As the focus and exposure sensors are usually in the viewfinder’s light path, you’ve also just lost your autofocus and auto exposure functions. More recent DSLRs are using information from the image sensor to derive focus and exposure information but even so, the mechanical focus and exposure hunting that are typical, and perfectly acceptable, in stills photography look pretty ugly in a moving image, so you’re probably better off using manual control. Besides, the noise made by the servo motors is likely to end up on your sound track if you’re brave enough to use the built-in omnidirectional microphone. The usual responses to these problems are firstly to fit easy-to-reach and smooth-operating external focus and external aperture control rigs, and also to use external microphones to pick up the sound from an acoustic perspective that matches your images. You may also to need to add a focus puller, an iris puller, a boom swinger and a sound recordist to your crew.
ROCKIN’, ROLLIN’, RIDIN’
When objects in your image are moving and your CMOS image sensor is being read sequentially, one row at a time, there is ample opportunity for parts of an object to be in different places on different rows of the image. The effect is to produce stretched and distorted images of fast moving objects. Known as the ‘rolling shutter effect’ these distortions can be reduced by not panning quickly within a shot and by minimising the amount of cross-frame movement in the shot.

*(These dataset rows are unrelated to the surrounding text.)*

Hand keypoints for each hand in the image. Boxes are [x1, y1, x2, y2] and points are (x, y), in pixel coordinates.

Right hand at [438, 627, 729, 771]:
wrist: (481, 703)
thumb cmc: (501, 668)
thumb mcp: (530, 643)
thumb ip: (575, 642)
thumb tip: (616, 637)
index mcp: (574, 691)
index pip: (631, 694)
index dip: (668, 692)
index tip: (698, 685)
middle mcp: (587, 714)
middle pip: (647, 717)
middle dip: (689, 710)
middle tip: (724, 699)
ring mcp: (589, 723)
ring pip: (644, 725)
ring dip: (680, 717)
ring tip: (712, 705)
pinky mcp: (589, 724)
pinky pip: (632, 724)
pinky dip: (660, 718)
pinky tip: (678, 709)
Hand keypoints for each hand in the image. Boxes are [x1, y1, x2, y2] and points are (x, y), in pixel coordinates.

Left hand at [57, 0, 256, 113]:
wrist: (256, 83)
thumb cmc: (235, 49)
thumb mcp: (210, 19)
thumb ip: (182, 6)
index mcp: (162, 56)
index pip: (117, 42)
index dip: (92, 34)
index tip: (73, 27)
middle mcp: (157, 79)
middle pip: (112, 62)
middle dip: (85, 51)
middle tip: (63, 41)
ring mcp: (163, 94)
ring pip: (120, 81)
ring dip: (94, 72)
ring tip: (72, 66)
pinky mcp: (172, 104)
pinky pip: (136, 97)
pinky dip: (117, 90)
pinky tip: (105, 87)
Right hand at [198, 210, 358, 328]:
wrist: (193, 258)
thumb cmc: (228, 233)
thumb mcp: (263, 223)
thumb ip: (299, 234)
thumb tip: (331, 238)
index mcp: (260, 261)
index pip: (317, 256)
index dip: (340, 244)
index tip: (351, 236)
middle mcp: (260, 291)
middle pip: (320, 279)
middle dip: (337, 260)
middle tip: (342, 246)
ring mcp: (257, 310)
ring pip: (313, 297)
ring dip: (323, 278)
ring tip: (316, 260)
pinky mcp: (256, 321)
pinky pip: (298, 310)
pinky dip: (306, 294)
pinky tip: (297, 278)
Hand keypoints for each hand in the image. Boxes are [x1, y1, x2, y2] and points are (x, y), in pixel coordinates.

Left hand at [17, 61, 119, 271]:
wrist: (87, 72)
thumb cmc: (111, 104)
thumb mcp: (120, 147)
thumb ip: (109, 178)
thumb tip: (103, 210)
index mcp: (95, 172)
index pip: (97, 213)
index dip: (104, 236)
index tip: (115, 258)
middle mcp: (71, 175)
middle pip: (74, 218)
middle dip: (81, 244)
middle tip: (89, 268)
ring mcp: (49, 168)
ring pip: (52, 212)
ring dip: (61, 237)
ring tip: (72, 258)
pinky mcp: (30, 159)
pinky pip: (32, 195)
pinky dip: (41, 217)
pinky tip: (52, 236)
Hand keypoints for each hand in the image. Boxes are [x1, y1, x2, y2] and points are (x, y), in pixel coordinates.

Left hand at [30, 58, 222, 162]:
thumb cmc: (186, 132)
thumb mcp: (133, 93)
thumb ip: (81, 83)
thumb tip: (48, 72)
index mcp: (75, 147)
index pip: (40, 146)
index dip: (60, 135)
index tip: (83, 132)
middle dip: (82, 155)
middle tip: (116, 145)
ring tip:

Then of course you’ve got a device that was carefully-designed for quick individual shots, but now you’ve got to hold it in-focus and properly framed, for substantial periods of time whilst also following the action. And then there are all the devices like matte boxes, flags, external viewfinders, zoom, focus and aperture remotes, audio mixers and external data recorders hanging off it. You’ll probably need a mounting system to hang everything on, and even if you have a tripod beefy enough to carry the weight, you’ll need to add a decent head that will allow you to pan and tilt smoothly under load.
Carefully used, the video DSLR can be a very powerful creative tool, but if you’re going to take that dragster out for a few hot laps of the grand prix circuit, you really will have to learn a different way to drive it.